866 Fatme

Discovery
- Discovered by: M. F. Wolf
- Discovery site: Heidelberg Obs.
- Discovery date: 25 February 1917

Designations
- Named after: Fatme, a character in the opera Abu Hassan (Carl Maria von Weber)
- Alternative designations: A917 DG · 1950 DF_{1} 1917 BQ
- Minor planet category: main-belt · (outer) background

Orbital characteristics
- Epoch 31 May 2020 (JD 2459000.5)
- Uncertainty parameter 0
- Observation arc: 102.93 yr (37,596 d)
- Aphelion: 3.2871 AU
- Perihelion: 2.9606 AU
- Semi-major axis: 3.1238 AU
- Eccentricity: 0.0523
- Orbital period (sidereal): 5.52 yr (2,017 d)
- Mean anomaly: 34.544°
- Mean motion: 0° 10^{m} 42.6^{s} / day
- Inclination: 8.6616°
- Longitude of ascending node: 91.060°
- Argument of perihelion: 263.20°

Physical characteristics
- Mean diameter: 78.061±0.360 km; 86.49±1.16 km; 88.31±2.0 km;
- Synodic rotation period: 5.800±0.002 h
- Geometric albedo: 0.038±0.001; 0.046±0.007; 0.0473±0.002;
- Spectral type: SMASS = X
- Absolute magnitude (H): 9.50

= 866 Fatme =

Background asteroid

866 Fatme (prov. designation: or ) is a large background asteroid, approximately 86 km in diameter, located in the outer region of the asteroid belt. It was discovered by German astronomer Max Wolf at the Heidelberg-Königstuhl State Observatory on 25 February 1917. The X-type asteroid has a short rotation period of 5.8 hours. It was named after "Fatme", a character in the opera Abu Hassan by Carl Maria von Weber (1786–1826).

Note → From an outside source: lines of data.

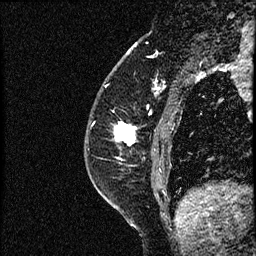
Breast MRI (dynamic contrast-enhanced), one sagittal slice; position 19 of 52 along the scan axis; dynamic contrast-enhanced study with each time point stored as its own series, time point 2 of 3 at this slice position (early post-contrast, ordered by acquisition time); 1.5 T; TE 4.2 ms, TR 17.6 ms; 2 mm slice thickness; 256 × 256 image matrix, field of view 200 × 200 mm. Female patient, age 49 years. From the clinical record (not read from this slice): setting: breast cancer imaged before/during neoadjuvant chemotherapy; receptor status: HER2-positive.
Annotated regions visible in this slice (semi-automatic segmentation, software-assisted and operator-edited):
- analysis volume of interest (the breast-tissue region the enhancement analysis was run in; not a lesion): bounding box <85,65,182,175> (left, top, right, bottom; pixels)
- tumour enhancement mask (voxels above the 100 % enhancement threshold inside the analysis volume of interest): <116,123,136,146>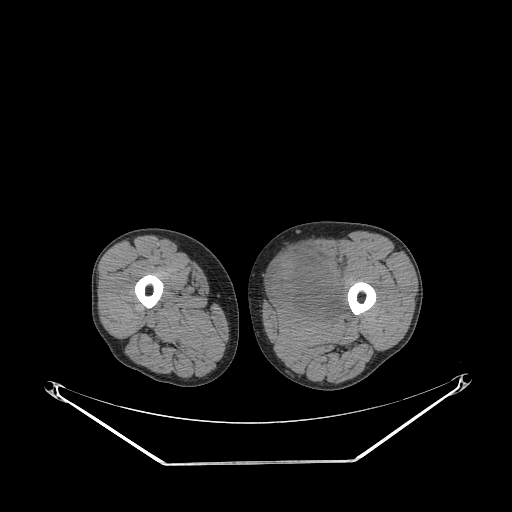
CT of an extremity soft-tissue mass (from a PET/CT study), one axial slice. Slice 235 of 267 in the series (ordered by position). Reconstruction kernel STANDARD. Soft-tissue window (W 400 / L 40 HU). 3.75 mm slice thickness. 512 × 512 image matrix, field of view 500 × 500 mm. Male patient. Case-level facts recorded for this patient, not image findings: histological type: pleiomorphic liposarcoma; grade: high; site of the primary tumour: left thigh.
Outlined on this slice (expert contour drawn on MRI and transferred to this co-registered scan by the dataset authors):
- gross tumour volume including surrounding oedema: bounding box <270,240,350,321> (left, top, right, bottom; pixels)
- gross tumour volume (mass): <270,251,341,316>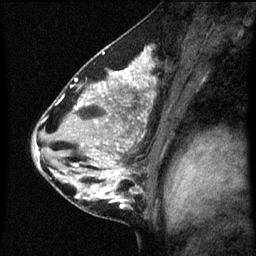
Breast MRI (dynamic contrast-enhanced), one sagittal slice; dynamic contrast-enhanced series, image 2 of 3 at this slice position (ordered by acquisition); 1.5 T; TE 4.2 ms, TR 8 ms; 2.3 mm slice thickness; 256 × 256 image matrix. Patient: female, 33 years.
Structures marked on this image (semi-automatically segmented with operator editing):
- analysis volume of interest (the breast-tissue region the enhancement analysis was run in; not a lesion): box from (x=71, y=118) to (x=145, y=209) px
- tumour enhancement mask (voxels above the 70 % enhancement threshold inside the analysis volume of interest): (x=74, y=162)–(x=128, y=209)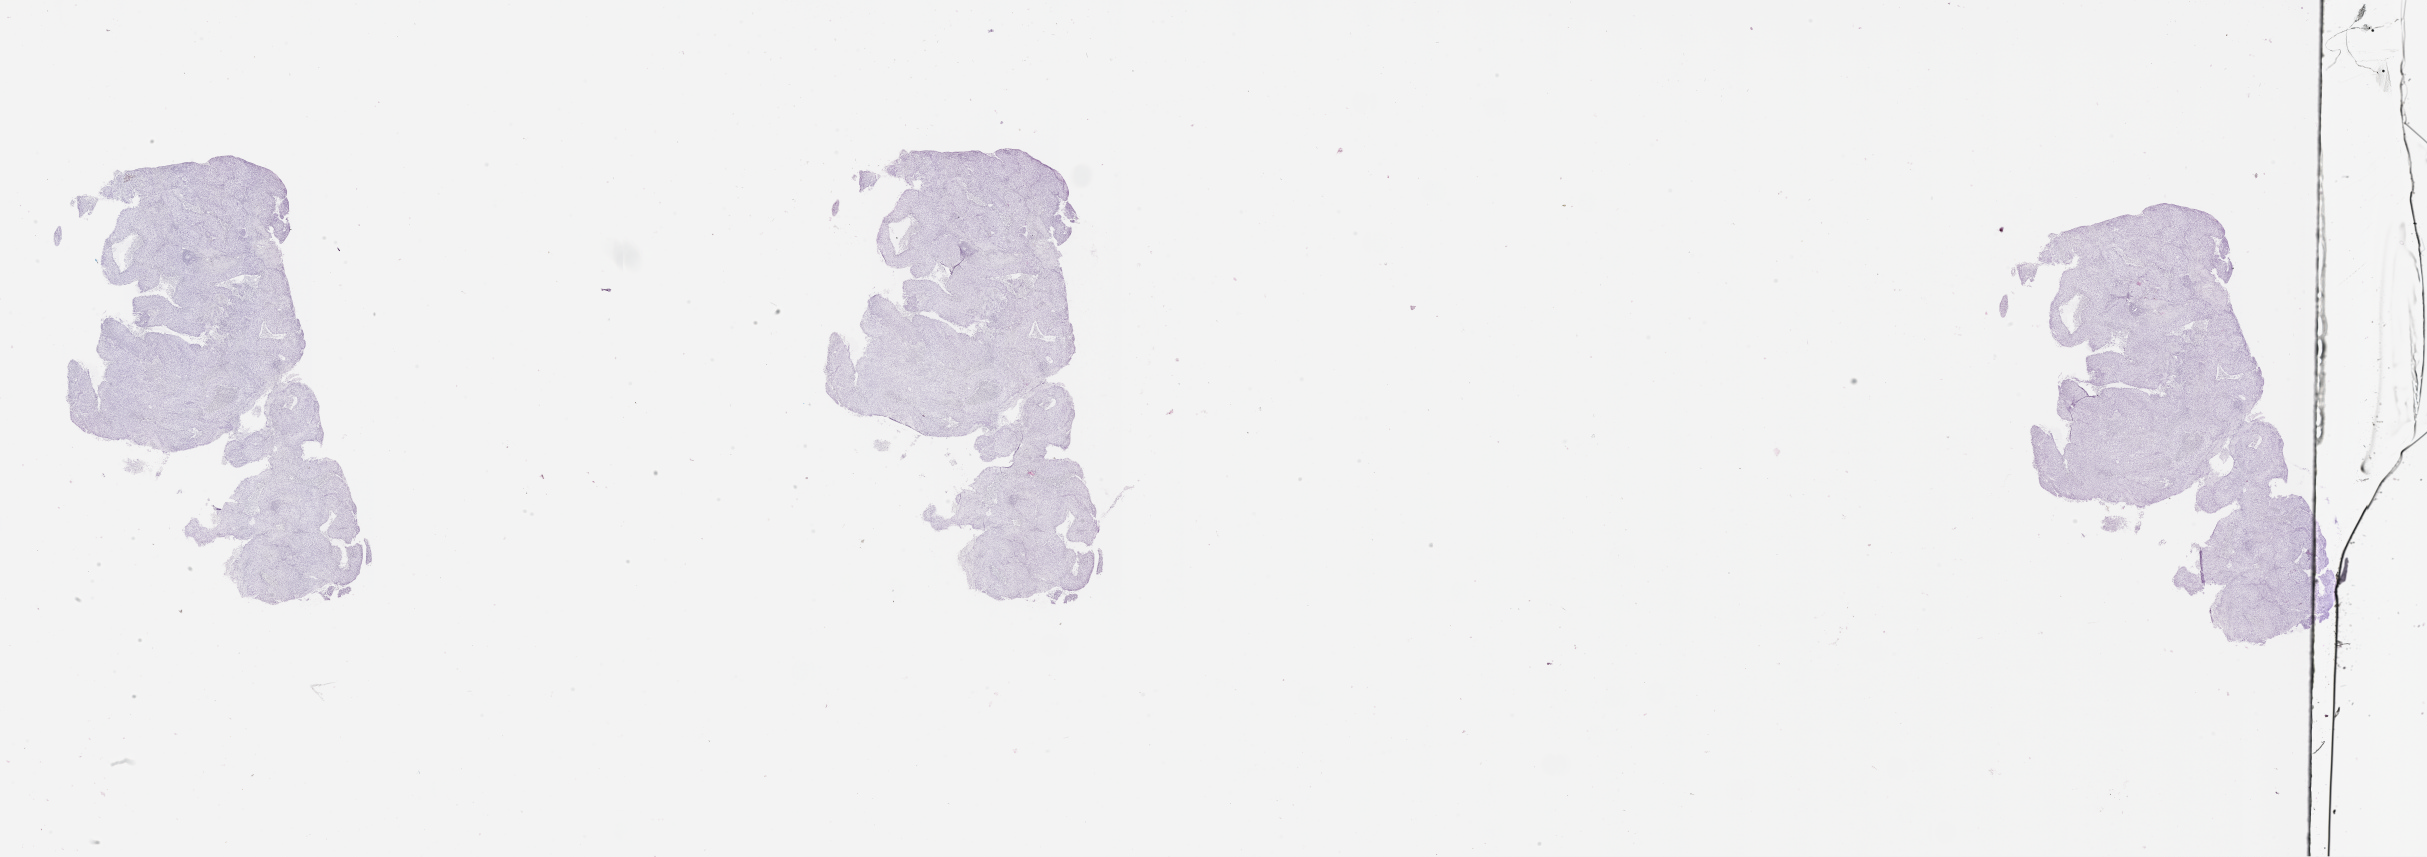
Hematoxylin and eosin (H&E) stained whole-slide image, whole scanned area (about 39.1 x 13.8 mm, from a 20x scan) shown as a low-resolution overview. Lung, tumour tissue. Patient: male, age 66 years.
Patient diagnosis (cohort enrolment): squamous cell carcinoma (lung).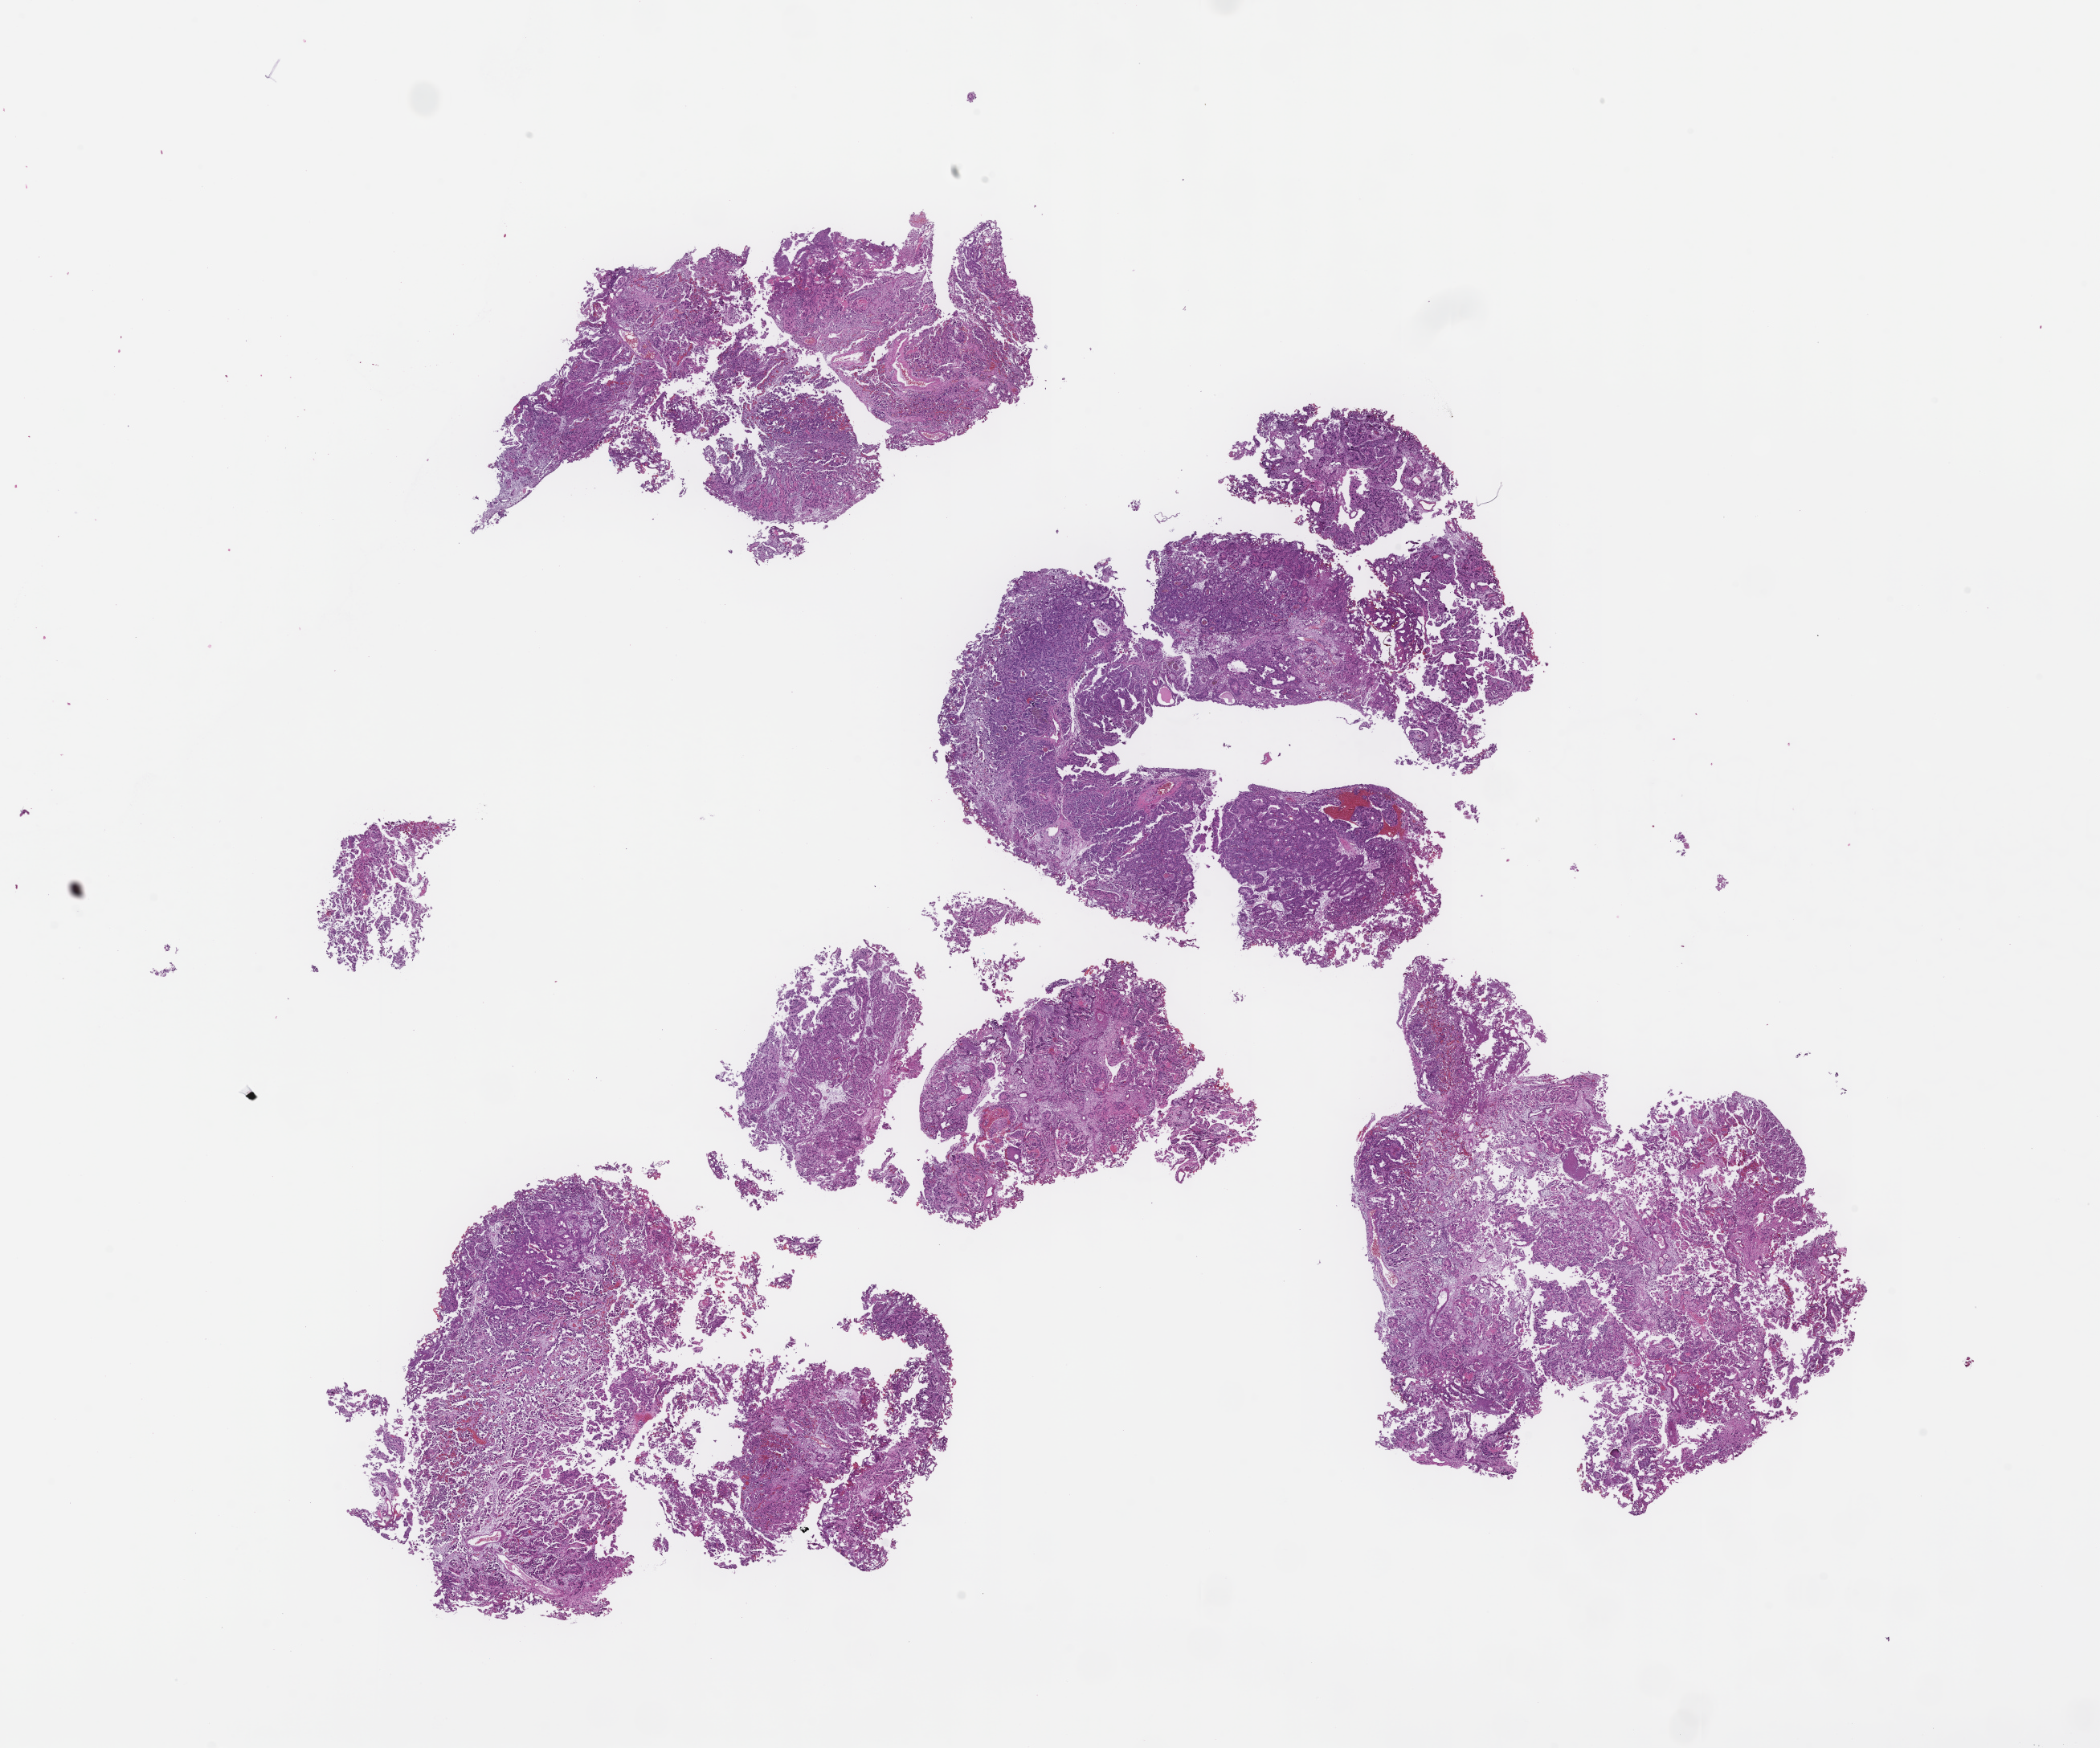
Whole-slide image, haematoxylin and eosin stain, whole scanned area (about 21.1 x 17.6 mm) shown as a low-resolution overview; formalin-fixed, paraffin-embedded (FFPE) tissue; archival tissue. Patient sex: male.
This section: metastasis (sampled organ not recorded). Patient diagnosis (primary): Prostate Carcinoma.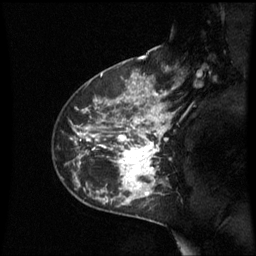
Breast MRI (dynamic contrast-enhanced), one sagittal slice. Position 41 of 60 along the scan axis. Dynamic contrast-enhanced series, image 2 of 3 at this slice position (ordered by acquisition). 1.5 T. TE 4.2 ms, TR 8.9 ms. 256 × 256 image matrix, field of view 210 × 210 mm. Patient: female, 42 years. From the clinical record (not read from this slice): setting: breast cancer imaged before/during neoadjuvant chemotherapy; receptor status: HER2-positive.
Structures marked on this image (semi-automatically segmented with operator editing):
- analysis volume of interest (the breast-tissue region the enhancement analysis was run in; not a lesion): bounding box [x1, y1, x2, y2] px = [62, 93, 171, 210]
- tumour enhancement mask (voxels above the 70 % enhancement threshold inside the analysis volume of interest): [79, 93, 171, 196]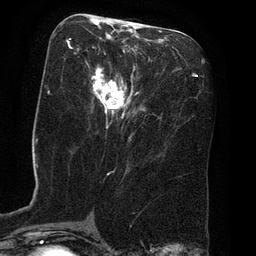
Breast MRI (dynamic contrast-enhanced), one axial slice. Position 33 of 80 along the scan axis. Cropped to one breast. Dynamic contrast-enhanced series, time point 2 of 8 at this slice position (early post-contrast). 3 T. TE 2.1 ms, TR 4.4 ms. 256 × 256 image matrix, field of view 180 × 180 mm. Female patient.
Structures marked on this image (semi-automatic segmentation, software-assisted and operator-edited):
- enhancing-tissue mask used for the functional tumour volume (all voxels passing the contrast-enhancement thresholds inside the analysis volume; usually the tumour): bounding box (x1, y1, x2, y2) in pixels: (67, 17, 134, 119)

== Orbit and classification ==

Fatme is a non-family asteroid of the main belt's background population when applying the hierarchical clustering method to its proper orbital elements. It orbits the Sun in the outer asteroid belt at a distance of 3.0–3.3 AU once every 5 years and 6 months (2,017 days; semi-major axis of 3.12 AU). Its orbit has an eccentricity of 0.05 and an inclination of 9° with respect to the ecliptic. The body's observation arc begins at Heidelberg Observatory on 16 March 1917, or three weeks after its official discovery observation.

== Naming ==

This minor planet was named after Fatme, a character in the opera Abu Hassan by German composer Carl Maria von Weber (1786–1826). The official was also mentioned in The Names of the Minor Planets by Paul Herget in 1955 (H 85). Another asteroid 865 Zubaida, was also named after a character of this opera. The composer himself was honored with the naming of 4152 Weber.

== Physical characteristics ==

In the Bus–Binzel SMASS classification, Fatme is an X-type asteroid.

=== Rotation period ===

In June 2018, a rotational lightcurve of Fatme was obtained from 5 nights of photometric observations by Tom Polakis at the Command Module Observatory in Arizona. Lightcurve analysis gave a rotation period of 5.800±0.002 hours with a brightness variation of 0.21±0.02 magnitude (U=2). The result supersedes previously reported period determinations of 20.03±0.01 hours with an amplitude of 0.21±0.05 magnitude by Robert Stephens at the Santana Observatory , California, in May 2001 (U=2), 9.4±0.2 hours with an amplitude of 0.06±0.01 magnitude (tentative) by French amateur astronomer Laurent Bernasconi in December 2004 (U=1), 9.36±0.05 hours with an amplitude of 0.06±0.01 magnitude (tentative) by French amateur astronomer René Roy in May 2012 (U=2−), and 20.7±0.1 hours with an amplitude of 0.12±0.02 magnitude by the Spanish group of asteroid observers, OBAS, in January 2016 (U=2−).

=== Diameter and albedo ===

According to the surveys carried out by the NEOWISE mission of NASA's Wide-field Infrared Survey Explorer (WISE), the Japanese Akari satellite, and the Infrared Astronomical Satellite IRAS, Fatme measures (78.061±0.360), (86.49±1.16) and (88.31±2.0) kilometers in diameter and its surface has an albedo of (0.046±0.007), (0.038±0.001) and (0.0473±0.002), respectively. The Collaborative Asteroid Lightcurve Link derives an albedo of 0.0361 and a diameter of 88.11 kilometers based on an absolute magnitude of 9.5. Alternative mean-diameter measurements published by the WISE team include (82.388±1.055 km), (88.25±26.33 km) and (95.83±37.32 km) with corresponding albedos of (0.0412±0.0096), (0.04±0.03) and (0.03±0.02).